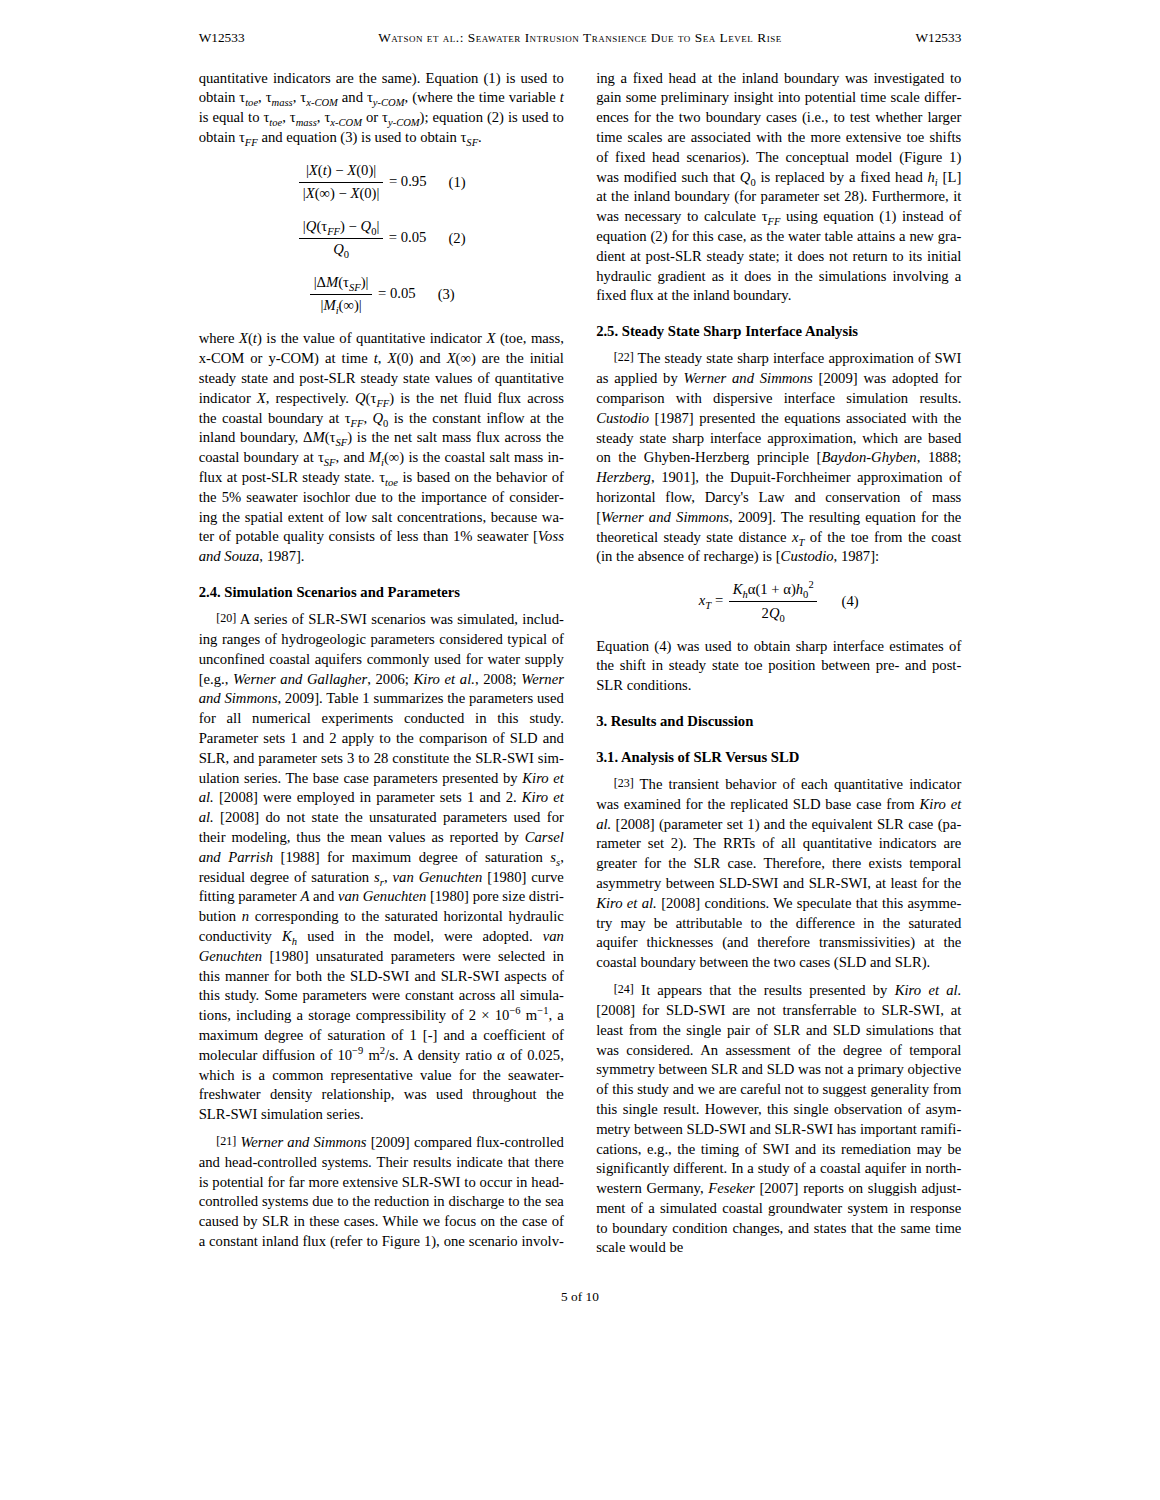W12533 Watson et al.: Seawater Intrusion Transience Due to Sea Level Rise W12533
quantitative indicators are the same). Equation (1) is used to obtain τtoe, τmass, τx-COM and τy-COM, (where the time variable t is equal to τtoe, τmass, τx-COM or τy-COM); equation (2) is used to obtain τFF and equation (3) is used to obtain τSF.
|X(t) − X(0)| |X(∞) − X(0)| = 0.95 (1)
|Q(τFF) − Q0| Q0 = 0.05 (2)
|ΔM(τSF)| |Mi(∞)| = 0.05 (3)
where X(t) is the value of quantitative indicator X (toe, mass, x-COM or y-COM) at time t, X(0) and X(∞) are the initial steady state and post-SLR steady state values of quantitative indicator X, respectively. Q(τFF) is the net fluid flux across the coastal boundary at τFF, Q0 is the constant inflow at the inland boundary, ΔM(τSF) is the net salt mass flux across the coastal boundary at τSF, and Mi(∞) is the coastal salt mass influx at post-SLR steady state. τtoe is based on the behavior of the 5% seawater isochlor due to the importance of considering the spatial extent of low salt concentrations, because water of potable quality consists of less than 1% seawater [Voss and Souza, 1987].
2.4. Simulation Scenarios and Parameters
[20] A series of SLR-SWI scenarios was simulated, including ranges of hydrogeologic parameters considered typical of unconfined coastal aquifers commonly used for water supply [e.g., Werner and Gallagher, 2006; Kiro et al., 2008; Werner and Simmons, 2009]. Table 1 summarizes the parameters used for all numerical experiments conducted in this study. Parameter sets 1 and 2 apply to the comparison of SLD and SLR, and parameter sets 3 to 28 constitute the SLR-SWI simulation series. The base case parameters presented by Kiro et al. [2008] were employed in parameter sets 1 and 2. Kiro et al. [2008] do not state the unsaturated parameters used for their modeling, thus the mean values as reported by Carsel and Parrish [1988] for maximum degree of saturation ss, residual degree of saturation sr, van Genuchten [1980] curve fitting parameter A and van Genuchten [1980] pore size distribution n corresponding to the saturated horizontal hydraulic conductivity Kh used in the model, were adopted. van Genuchten [1980] unsaturated parameters were selected in this manner for both the SLD-SWI and SLR-SWI aspects of this study. Some parameters were constant across all simulations, including a storage compressibility of 2 × 10−6 m−1, a maximum degree of saturation of 1 [-] and a coefficient of molecular diffusion of 10−9 m2/s. A density ratio α of 0.025, which is a common representative value for the seawater-freshwater density relationship, was used throughout the SLR-SWI simulation series.
[21] Werner and Simmons [2009] compared flux-controlled and head-controlled systems. Their results indicate that there is potential for far more extensive SLR-SWI to occur in head-controlled systems due to the reduction in discharge to the sea caused by SLR in these cases. While we focus on the case of a constant inland flux (refer to Figure 1), one scenario involving a fixed head at the inland boundary was investigated to gain some preliminary insight into potential time scale differences for the two boundary cases (i.e., to test whether larger time scales are associated with the more extensive toe shifts of fixed head scenarios). The conceptual model (Figure 1) was modified such that Q0 is replaced by a fixed head hi [L] at the inland boundary (for parameter set 28). Furthermore, it was necessary to calculate τFF using equation (1) instead of equation (2) for this case, as the water table attains a new gradient at post-SLR steady state; it does not return to its initial hydraulic gradient as it does in the simulations involving a fixed flux at the inland boundary.
2.5. Steady State Sharp Interface Analysis
[22] The steady state sharp interface approximation of SWI as applied by Werner and Simmons [2009] was adopted for comparison with dispersive interface simulation results. Custodio [1987] presented the equations associated with the steady state sharp interface approximation, which are based on the Ghyben-Herzberg principle [Baydon-Ghyben, 1888; Herzberg, 1901], the Dupuit-Forchheimer approximation of horizontal flow, Darcy's Law and conservation of mass [Werner and Simmons, 2009]. The resulting equation for the theoretical steady state distance xT of the toe from the coast (in the absence of recharge) is [Custodio, 1987]:
xT = Khα(1 + α)h02 2Q0 (4)
Equation (4) was used to obtain sharp interface estimates of the shift in steady state toe position between pre- and post-SLR conditions.
3. Results and Discussion
3.1. Analysis of SLR Versus SLD
[23] The transient behavior of each quantitative indicator was examined for the replicated SLD base case from Kiro et al. [2008] (parameter set 1) and the equivalent SLR case (parameter set 2). The RRTs of all quantitative indicators are greater for the SLR case. Therefore, there exists temporal asymmetry between SLD-SWI and SLR-SWI, at least for the Kiro et al. [2008] conditions. We speculate that this asymmetry may be attributable to the difference in the saturated aquifer thicknesses (and therefore transmissivities) at the coastal boundary between the two cases (SLD and SLR).
[24] It appears that the results presented by Kiro et al. [2008] for SLD-SWI are not transferrable to SLR-SWI, at least from the single pair of SLR and SLD simulations that was considered. An assessment of the degree of temporal symmetry between SLR and SLD was not a primary objective of this study and we are careful not to suggest generality from this single result. However, this single observation of asymmetry between SLD-SWI and SLR-SWI has important ramifications, e.g., the timing of SWI and its remediation may be significantly different. In a study of a coastal aquifer in northwestern Germany, Feseker [2007] reports on sluggish adjustment of a simulated coastal groundwater system in response to boundary condition changes, and states that the same time scale would be
5 of 10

################

» Task: The pictures should be dropped, and every line above should be set down again exactly.

» Output for this exercise:
W12533 Watson et al.: Seawater Intrusion Transience Due to Sea Level Rise W12533
quantitative indicators are the same). Equation (1) is used to obtain τtoe, τmass, τx-COM and τy-COM, (where the time variable t is equal to τtoe, τmass, τx-COM or τy-COM); equation (2) is used to obtain τFF and equation (3) is used to obtain τSF.
|X(t) − X(0)| |X(∞) − X(0)| = 0.95 (1)
|Q(τFF) − Q0| Q0 = 0.05 (2)
|ΔM(τSF)| |Mi(∞)| = 0.05 (3)
where X(t) is the value of quantitative indicator X (toe, mass, x-COM or y-COM) at time t, X(0) and X(∞) are the initial steady state and post-SLR steady state values of quantitative indicator X, respectively. Q(τFF) is the net fluid flux across the coastal boundary at τFF, Q0 is the constant inflow at the inland boundary, ΔM(τSF) is the net salt mass flux across the coastal boundary at τSF, and Mi(∞) is the coastal salt mass influx at post-SLR steady state. τtoe is based on the behavior of the 5% seawater isochlor due to the importance of considering the spatial extent of low salt concentrations, because water of potable quality consists of less than 1% seawater [Voss and Souza, 1987].
2.4. Simulation Scenarios and Parameters
[20] A series of SLR-SWI scenarios was simulated, including ranges of hydrogeologic parameters considered typical of unconfined coastal aquifers commonly used for water supply [e.g., Werner and Gallagher, 2006; Kiro et al., 2008; Werner and Simmons, 2009]. Table 1 summarizes the parameters used for all numerical experiments conducted in this study. Parameter sets 1 and 2 apply to the comparison of SLD and SLR, and parameter sets 3 to 28 constitute the SLR-SWI simulation series. The base case parameters presented by Kiro et al. [2008] were employed in parameter sets 1 and 2. Kiro et al. [2008] do not state the unsaturated parameters used for their modeling, thus the mean values as reported by Carsel and Parrish [1988] for maximum degree of saturation ss, residual degree of saturation sr, van Genuchten [1980] curve fitting parameter A and van Genuchten [1980] pore size distribution n corresponding to the saturated horizontal hydraulic conductivity Kh used in the model, were adopted. van Genuchten [1980] unsaturated parameters were selected in this manner for both the SLD-SWI and SLR-SWI aspects of this study. Some parameters were constant across all simulations, including a storage compressibility of 2 × 10−6 m−1, a maximum degree of saturation of 1 [-] and a coefficient of molecular diffusion of 10−9 m2/s. A density ratio α of 0.025, which is a common representative value for the seawater-freshwater density relationship, was used throughout the SLR-SWI simulation series.
[21] Werner and Simmons [2009] compared flux-controlled and head-controlled systems. Their results indicate that there is potential for far more extensive SLR-SWI to occur in head-controlled systems due to the reduction in discharge to the sea caused by SLR in these cases. While we focus on the case of a constant inland flux (refer to Figure 1), one scenario involving a fixed head at the inland boundary was investigated to gain some preliminary insight into potential time scale differences for the two boundary cases (i.e., to test whether larger time scales are associated with the more extensive toe shifts of fixed head scenarios). The conceptual model (Figure 1) was modified such that Q0 is replaced by a fixed head hi [L] at the inland boundary (for parameter set 28). Furthermore, it was necessary to calculate τFF using equation (1) instead of equation (2) for this case, as the water table attains a new gradient at post-SLR steady state; it does not return to its initial hydraulic gradient as it does in the simulations involving a fixed flux at the inland boundary.
2.5. Steady State Sharp Interface Analysis
[22] The steady state sharp interface approximation of SWI as applied by Werner and Simmons [2009] was adopted for comparison with dispersive interface simulation results. Custodio [1987] presented the equations associated with the steady state sharp interface approximation, which are based on the Ghyben-Herzberg principle [Baydon-Ghyben, 1888; Herzberg, 1901], the Dupuit-Forchheimer approximation of horizontal flow, Darcy's Law and conservation of mass [Werner and Simmons, 2009]. The resulting equation for the theoretical steady state distance xT of the toe from the coast (in the absence of recharge) is [Custodio, 1987]:
xT = Khα(1 + α)h02 2Q0 (4)
Equation (4) was used to obtain sharp interface estimates of the shift in steady state toe position between pre- and post-SLR conditions.
3. Results and Discussion
3.1. Analysis of SLR Versus SLD
[23] The transient behavior of each quantitative indicator was examined for the replicated SLD base case from Kiro et al. [2008] (parameter set 1) and the equivalent SLR case (parameter set 2). The RRTs of all quantitative indicators are greater for the SLR case. Therefore, there exists temporal asymmetry between SLD-SWI and SLR-SWI, at least for the Kiro et al. [2008] conditions. We speculate that this asymmetry may be attributable to the difference in the saturated aquifer thicknesses (and therefore transmissivities) at the coastal boundary between the two cases (SLD and SLR).
[24] It appears that the results presented by Kiro et al. [2008] for SLD-SWI are not transferrable to SLR-SWI, at least from the single pair of SLR and SLD simulations that was considered. An assessment of the degree of temporal symmetry between SLR and SLD was not a primary objective of this study and we are careful not to suggest generality from this single result. However, this single observation of asymmetry between SLD-SWI and SLR-SWI has important ramifications, e.g., the timing of SWI and its remediation may be significantly different. In a study of a coastal aquifer in northwestern Germany, Feseker [2007] reports on sluggish adjustment of a simulated coastal groundwater system in response to boundary condition changes, and states that the same time scale would be
5 of 10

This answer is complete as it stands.